Richard Hamming, the Alan Turing award winning mathematician, called it the "open door" phenomenon:

 working with one's door closed lets you get more work done per year than if you had an open door, but I have observed repeatedly later those with the closed doors, while working just as hard as others, seem to work on slightly the wrong problems, while those who have let their door stay open get less work done but tend to work on the right problems! I cannot prove the cause and effect relationship, I only observed the correlation
Richard Hamming - You and Your Research

Having an open door policy leads to casual collisions which can change the course of your project in many beneficial ways. In my case my casual collision was the presentation I did in front of the judges and my peers. The number of comments I got from that led me in a number of seemingly random but interesting paths which culminated with my involvement with the MIT students' project.

Subtle pings
Subtle pings could be anything from an off-hand comment about someone doing a similar project as you, an invitation to an event or party that doesn't seem particularly interesting on the surface, a random like of your tweet or a seemingly random connection on LinkedIn. I've met some of my best friends through this. You have to recognize and follow up on many subtle pings and collect opportunities. Not all of them will pay off, but the ones who do could make up for it.

"The great scientists, when an opportunity opens up, get after it and they pursue it. They drop all other things. They get rid of other things and they get after an idea because they had already thought the thing through. Their minds are prepared; they see the opportunity and they go after it."
Richard Hamming - You and Your Research

When you think of seemingly random occurrences as subtle pings it helps you to recognize their potential as an opportunity to pursue further, but noticing them in the first place requires, as Hamming puts it, an open mind. In fact, psychological research on luck puts a premium on openness.

Richard Wiseman in his book The Luck Factor  found that people who consider themselves "lucky" tend to score high on extraversion (an orientation of one’s interests and energies toward the outer world of people and things rather than the inner world of subjective experience) and openness (to new experiences) and low on neuroticism (the tendency to experience negative emotions like anxiety, anger, guilt and depression).

Derren Brown, the famed British mentalist, explored these ideas in a highly recommended documentary about luck where he attempted to deliberately make people of the town of Todmorden more lucky.

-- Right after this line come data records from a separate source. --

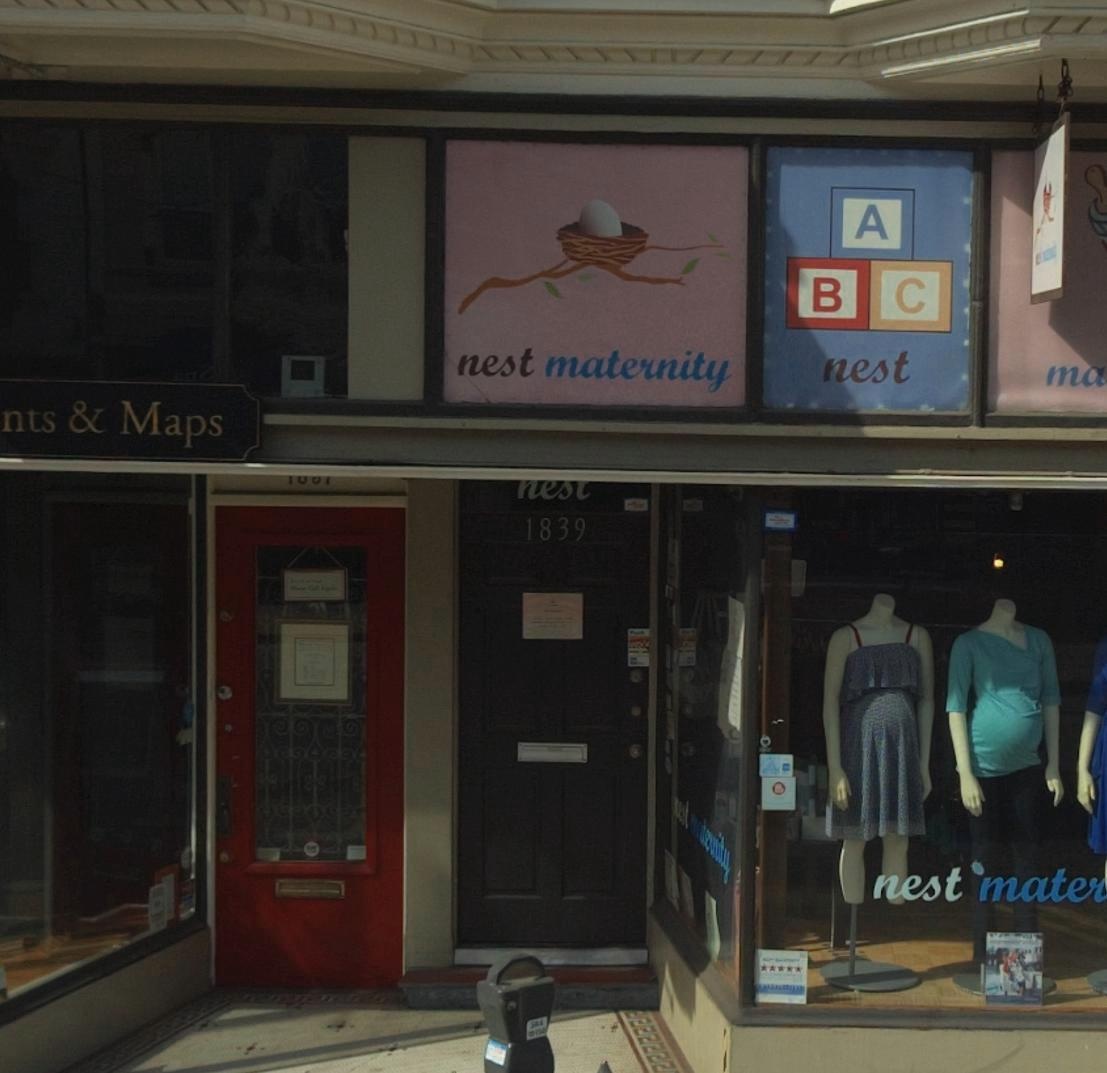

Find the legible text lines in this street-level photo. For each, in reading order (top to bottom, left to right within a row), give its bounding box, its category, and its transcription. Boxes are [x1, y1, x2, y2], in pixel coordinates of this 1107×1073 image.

[850, 200, 894, 244] None: A
[810, 274, 847, 316] None: B
[893, 275, 930, 319] None: C
[454, 345, 733, 395] BusinessName: nest maternity
[819, 347, 915, 387] BusinessName: nest
[1042, 359, 1106, 392] BusinessName: ma
[1, 397, 227, 451] BusinessName: nts & Maps
[515, 477, 595, 503] BusinessName: ne**
[523, 515, 589, 545] StreetNumber: 1839
[869, 864, 1106, 905] BusinessName: nest mater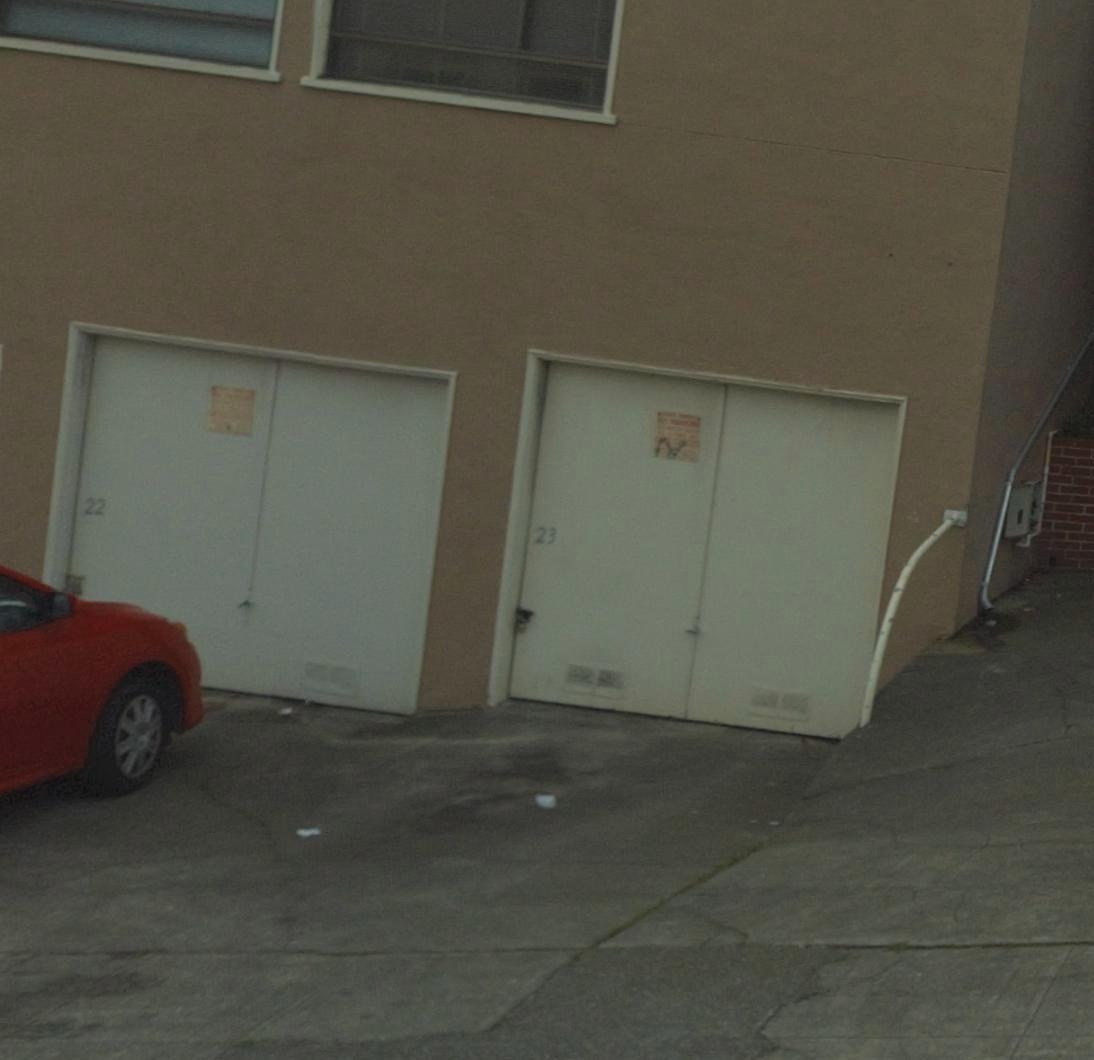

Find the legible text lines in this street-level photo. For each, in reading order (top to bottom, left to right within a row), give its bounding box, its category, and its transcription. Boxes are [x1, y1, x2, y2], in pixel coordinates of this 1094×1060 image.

So noticing subtle pings takes a prepared mind, taking us back to that opening Pasteur quote. But how can we have a prepared mind?

The prepared mind
The prepared mind is the overarching pattern that runs across all the elements and illuminates every single one of them. It has several characteristics:

The dominant characteristic of the prepared mind is curiosity. When something unexpected happens, curious people say "hmmm, that's funny" and dig further.

The second characteristic is a certain cognitive flexibility, for example you would perceive failure as feedback or as information and not discard it. You also have multiple explanations for why an event has occurred instead of jumping to conclusions quickly.

The third characteristic of a prepared mind is a broadly read mind. Someone who has read more broadly is more likely to notice connections among seemingly disconnected ideas that narrow focused readers easily miss. And finally, set an overarching goal but be flexible on how you get there.

Serendipity is everywhere. If you're not tinkering with interesting ideas, talking about them with anyone who will listen and following up on subtle pings, you're missing out.